The Scottish Prison Service (SPS) hopes to reduce re-offending after prisoners are released with a new families and parenting strategy it believes can help offenders better adjust to life on the outside.
It comes in the same week the Scottish Government will approve plans for a phased early release of 550 prisoners across the country.
That has come as a solution to rising levels of prisoners across Scotland.
This new strategy allows parents to be involved in bonding visits with their children more often.
These are quite different from standard visits and allow prisoners to play with their children and even to make breakfast together.
Dads are also offered a 10 week ‘father’s programme’ during their imprisonment which help to prepare them for parenting once released.
STV News had an exclusive look at how these visits work.
David Pringle is serving a sentence in HMP Edinburgh, every week he has the chance to see his young daughter, as well as his Mum.
“Since she’s so young it’s quite a good thing to see her as often as I can, I feel good about it” he told STV News.
“I’ll spend more time with my kids when I get out because obviously at this point, I’m missing quite a lot.”
And that carrot at the end of the stick is exactly what the SPS hopes will help reduce re-offending rates and in turn bring down the number of people being held behind bars.
David’s Mum Anne Murdoch brings her granddaughter to see David every week, she tells us it has a big impact for both of them.
“It’s just brilliant.
“She draws up at the front bit of the building and she goes ‘Daddy, daddy’.

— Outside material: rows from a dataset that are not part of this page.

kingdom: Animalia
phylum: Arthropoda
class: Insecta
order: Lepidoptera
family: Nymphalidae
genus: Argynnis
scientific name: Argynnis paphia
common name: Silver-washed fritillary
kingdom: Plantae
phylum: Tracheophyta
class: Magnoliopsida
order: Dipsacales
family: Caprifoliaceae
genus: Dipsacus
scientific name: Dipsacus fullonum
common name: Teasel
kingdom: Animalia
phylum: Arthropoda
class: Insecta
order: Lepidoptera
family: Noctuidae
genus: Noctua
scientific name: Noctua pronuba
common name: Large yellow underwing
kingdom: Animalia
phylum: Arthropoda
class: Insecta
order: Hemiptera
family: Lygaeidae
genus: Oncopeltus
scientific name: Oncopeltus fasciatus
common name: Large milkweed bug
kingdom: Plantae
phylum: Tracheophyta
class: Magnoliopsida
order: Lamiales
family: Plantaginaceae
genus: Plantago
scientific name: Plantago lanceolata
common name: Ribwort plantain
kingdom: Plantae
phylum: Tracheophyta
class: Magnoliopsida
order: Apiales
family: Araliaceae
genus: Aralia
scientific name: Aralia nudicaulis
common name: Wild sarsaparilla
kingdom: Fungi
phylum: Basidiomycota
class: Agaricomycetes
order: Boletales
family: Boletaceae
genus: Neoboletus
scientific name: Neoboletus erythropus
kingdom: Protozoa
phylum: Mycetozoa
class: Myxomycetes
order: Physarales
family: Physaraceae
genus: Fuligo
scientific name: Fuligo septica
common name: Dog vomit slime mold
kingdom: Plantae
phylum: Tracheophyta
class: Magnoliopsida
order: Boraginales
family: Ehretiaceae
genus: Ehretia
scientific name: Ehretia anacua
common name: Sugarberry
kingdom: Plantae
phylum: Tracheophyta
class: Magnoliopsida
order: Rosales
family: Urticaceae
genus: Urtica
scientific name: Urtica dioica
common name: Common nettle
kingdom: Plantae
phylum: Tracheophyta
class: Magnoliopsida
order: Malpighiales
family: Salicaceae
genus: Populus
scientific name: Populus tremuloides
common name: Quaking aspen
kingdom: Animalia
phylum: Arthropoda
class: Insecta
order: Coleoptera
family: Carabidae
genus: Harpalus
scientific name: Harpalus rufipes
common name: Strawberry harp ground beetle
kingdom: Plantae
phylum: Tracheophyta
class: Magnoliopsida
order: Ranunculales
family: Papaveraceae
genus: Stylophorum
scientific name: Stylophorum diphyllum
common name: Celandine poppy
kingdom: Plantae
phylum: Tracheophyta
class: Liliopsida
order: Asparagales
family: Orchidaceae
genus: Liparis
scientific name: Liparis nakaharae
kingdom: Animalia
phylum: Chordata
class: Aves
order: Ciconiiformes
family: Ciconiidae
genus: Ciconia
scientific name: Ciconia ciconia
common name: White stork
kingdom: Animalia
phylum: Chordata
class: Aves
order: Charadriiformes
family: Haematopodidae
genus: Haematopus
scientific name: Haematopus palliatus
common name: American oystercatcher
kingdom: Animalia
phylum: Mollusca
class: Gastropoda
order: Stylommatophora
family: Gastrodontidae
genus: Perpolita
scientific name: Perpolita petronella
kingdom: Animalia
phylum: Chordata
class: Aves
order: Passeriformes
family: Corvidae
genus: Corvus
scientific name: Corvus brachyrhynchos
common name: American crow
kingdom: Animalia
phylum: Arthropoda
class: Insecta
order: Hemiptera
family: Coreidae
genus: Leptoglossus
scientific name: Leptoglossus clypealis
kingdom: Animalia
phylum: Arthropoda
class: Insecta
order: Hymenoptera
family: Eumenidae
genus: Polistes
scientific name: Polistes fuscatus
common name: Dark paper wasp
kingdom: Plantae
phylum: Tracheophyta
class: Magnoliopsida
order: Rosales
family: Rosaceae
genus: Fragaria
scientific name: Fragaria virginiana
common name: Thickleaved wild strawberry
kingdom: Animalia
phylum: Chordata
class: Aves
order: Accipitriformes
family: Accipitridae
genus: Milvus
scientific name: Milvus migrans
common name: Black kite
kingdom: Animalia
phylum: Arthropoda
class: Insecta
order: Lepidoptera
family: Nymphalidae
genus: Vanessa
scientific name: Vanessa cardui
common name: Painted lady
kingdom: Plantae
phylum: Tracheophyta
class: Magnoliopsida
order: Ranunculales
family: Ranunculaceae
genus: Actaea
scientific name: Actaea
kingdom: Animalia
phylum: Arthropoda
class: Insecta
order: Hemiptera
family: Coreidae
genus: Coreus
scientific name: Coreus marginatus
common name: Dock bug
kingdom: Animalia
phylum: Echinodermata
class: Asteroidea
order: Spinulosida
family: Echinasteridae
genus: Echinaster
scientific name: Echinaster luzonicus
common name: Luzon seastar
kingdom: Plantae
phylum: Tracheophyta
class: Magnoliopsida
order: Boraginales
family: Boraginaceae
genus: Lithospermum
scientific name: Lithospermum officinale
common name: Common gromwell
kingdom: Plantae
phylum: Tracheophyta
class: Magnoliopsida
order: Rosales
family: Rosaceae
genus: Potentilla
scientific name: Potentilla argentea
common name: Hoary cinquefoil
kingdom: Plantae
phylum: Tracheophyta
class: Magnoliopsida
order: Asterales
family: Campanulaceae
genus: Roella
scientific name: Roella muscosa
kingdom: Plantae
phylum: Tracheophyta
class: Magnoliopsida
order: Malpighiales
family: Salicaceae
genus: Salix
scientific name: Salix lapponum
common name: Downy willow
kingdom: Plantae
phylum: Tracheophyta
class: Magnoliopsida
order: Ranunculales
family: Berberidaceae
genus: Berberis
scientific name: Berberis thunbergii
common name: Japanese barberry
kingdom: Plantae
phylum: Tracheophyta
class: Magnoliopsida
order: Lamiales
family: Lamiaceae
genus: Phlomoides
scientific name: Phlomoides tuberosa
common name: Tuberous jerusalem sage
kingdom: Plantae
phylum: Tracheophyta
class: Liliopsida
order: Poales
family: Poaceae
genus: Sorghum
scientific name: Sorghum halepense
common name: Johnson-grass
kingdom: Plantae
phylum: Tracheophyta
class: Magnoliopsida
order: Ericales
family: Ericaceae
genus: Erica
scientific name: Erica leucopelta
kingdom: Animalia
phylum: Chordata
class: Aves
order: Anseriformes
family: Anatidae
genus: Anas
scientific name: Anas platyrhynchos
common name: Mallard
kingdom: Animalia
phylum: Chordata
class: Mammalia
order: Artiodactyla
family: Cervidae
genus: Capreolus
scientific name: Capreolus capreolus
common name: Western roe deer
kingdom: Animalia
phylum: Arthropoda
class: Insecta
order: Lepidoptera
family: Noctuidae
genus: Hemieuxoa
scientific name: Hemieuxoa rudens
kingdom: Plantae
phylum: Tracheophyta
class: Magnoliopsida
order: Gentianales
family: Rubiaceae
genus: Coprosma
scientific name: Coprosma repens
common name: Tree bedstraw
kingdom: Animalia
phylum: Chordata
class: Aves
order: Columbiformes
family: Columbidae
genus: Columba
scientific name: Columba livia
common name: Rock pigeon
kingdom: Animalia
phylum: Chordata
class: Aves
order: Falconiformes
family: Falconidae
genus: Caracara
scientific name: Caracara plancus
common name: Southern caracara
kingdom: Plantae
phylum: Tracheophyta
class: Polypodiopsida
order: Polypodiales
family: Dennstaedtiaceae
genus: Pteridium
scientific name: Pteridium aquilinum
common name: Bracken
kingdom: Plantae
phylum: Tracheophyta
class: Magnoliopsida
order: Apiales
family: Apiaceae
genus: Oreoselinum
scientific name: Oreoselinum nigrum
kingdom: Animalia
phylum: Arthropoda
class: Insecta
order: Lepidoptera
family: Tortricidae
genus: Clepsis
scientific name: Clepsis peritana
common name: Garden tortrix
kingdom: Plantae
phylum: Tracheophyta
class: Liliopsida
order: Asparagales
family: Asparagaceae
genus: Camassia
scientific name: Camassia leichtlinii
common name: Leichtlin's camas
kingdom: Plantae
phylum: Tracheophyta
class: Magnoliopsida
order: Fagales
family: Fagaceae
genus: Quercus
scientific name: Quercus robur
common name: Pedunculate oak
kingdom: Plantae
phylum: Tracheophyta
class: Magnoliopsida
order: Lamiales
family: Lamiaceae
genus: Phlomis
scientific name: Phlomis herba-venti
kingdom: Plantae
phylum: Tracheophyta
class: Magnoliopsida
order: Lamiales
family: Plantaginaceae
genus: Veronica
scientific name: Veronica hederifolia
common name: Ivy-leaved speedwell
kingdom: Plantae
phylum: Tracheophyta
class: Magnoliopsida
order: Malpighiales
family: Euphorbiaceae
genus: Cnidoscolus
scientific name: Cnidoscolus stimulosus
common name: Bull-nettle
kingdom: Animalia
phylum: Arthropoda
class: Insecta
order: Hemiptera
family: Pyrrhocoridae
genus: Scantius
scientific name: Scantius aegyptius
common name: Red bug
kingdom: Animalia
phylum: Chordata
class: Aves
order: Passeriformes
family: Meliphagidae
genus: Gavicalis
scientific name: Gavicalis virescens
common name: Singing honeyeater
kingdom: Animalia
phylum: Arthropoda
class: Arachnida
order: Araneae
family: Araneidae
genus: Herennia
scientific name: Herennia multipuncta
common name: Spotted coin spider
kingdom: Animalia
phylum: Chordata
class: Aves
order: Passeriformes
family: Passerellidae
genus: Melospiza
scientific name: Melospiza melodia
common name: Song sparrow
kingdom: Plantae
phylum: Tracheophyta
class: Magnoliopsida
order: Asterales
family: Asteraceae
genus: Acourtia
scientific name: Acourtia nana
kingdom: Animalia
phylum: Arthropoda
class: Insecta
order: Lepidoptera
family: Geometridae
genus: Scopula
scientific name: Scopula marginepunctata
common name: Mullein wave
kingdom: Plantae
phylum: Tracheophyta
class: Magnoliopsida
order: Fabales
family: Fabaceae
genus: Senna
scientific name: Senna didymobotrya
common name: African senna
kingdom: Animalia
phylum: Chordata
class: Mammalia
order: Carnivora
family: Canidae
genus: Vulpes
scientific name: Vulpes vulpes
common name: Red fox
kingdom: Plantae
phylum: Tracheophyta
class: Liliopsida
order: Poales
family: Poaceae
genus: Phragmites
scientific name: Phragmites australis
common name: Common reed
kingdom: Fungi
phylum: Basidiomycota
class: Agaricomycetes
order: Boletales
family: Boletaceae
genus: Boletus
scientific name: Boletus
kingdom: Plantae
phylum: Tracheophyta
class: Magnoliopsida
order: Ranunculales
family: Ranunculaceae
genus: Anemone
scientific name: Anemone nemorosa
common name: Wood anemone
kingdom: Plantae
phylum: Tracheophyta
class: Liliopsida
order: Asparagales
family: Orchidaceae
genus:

“She runs down the corridor shouting ‘Daddy’”.
David said: “Other visits you have to sit in your seat all the time, whereas with bonded visits you get to get up, walk around with your kid, as opposed to just sitting in a chair the whole time.”
Officials hope that by preparing offenders for family life and maintaining normal contact with children it’ll make the transition after release easier.
Fiona Cruickshanks is the Governor at HMP Edinburgh.
She admits the rising population within prison has made things harder but believes policies like this one can help ease pressures.
“Everything becomes more challenging when we’ve got high prison population it puts additional pressure on our resources, so we have more individuals all vying for the same service.
“Individuals that we have in prison are going to be going back out and back into that family unit.
“If we can work with them and their kids to try and develop and strengthen those family relationships then it means that when they return to the community the transition is a lot easier for them.”
The charity ‘Early Years Scotland’ are heavily involved in this new policy, which in many ways has already been in practice in some prisons – such as HMP Edinburgh.
Chief Executive Jane Brumpton said: “They have that chance to really bond and play and have fun with their child, even within what could be seen quite a challenging environment.”
“They talk to us about saying ‘I know now that my child needs me, I’m not going to come back in’”.
This strategy also focuses on the benefits for the children of prisoners.
Jane continued: “We do know how much of an impact that has for young children if they can develop those bonds and keep that relationship with their parents in prison.
“We know that is really needed, and it results in better outcomes for children and families.”
This strategy has been put in place across Scotland’s prisons for the next five years.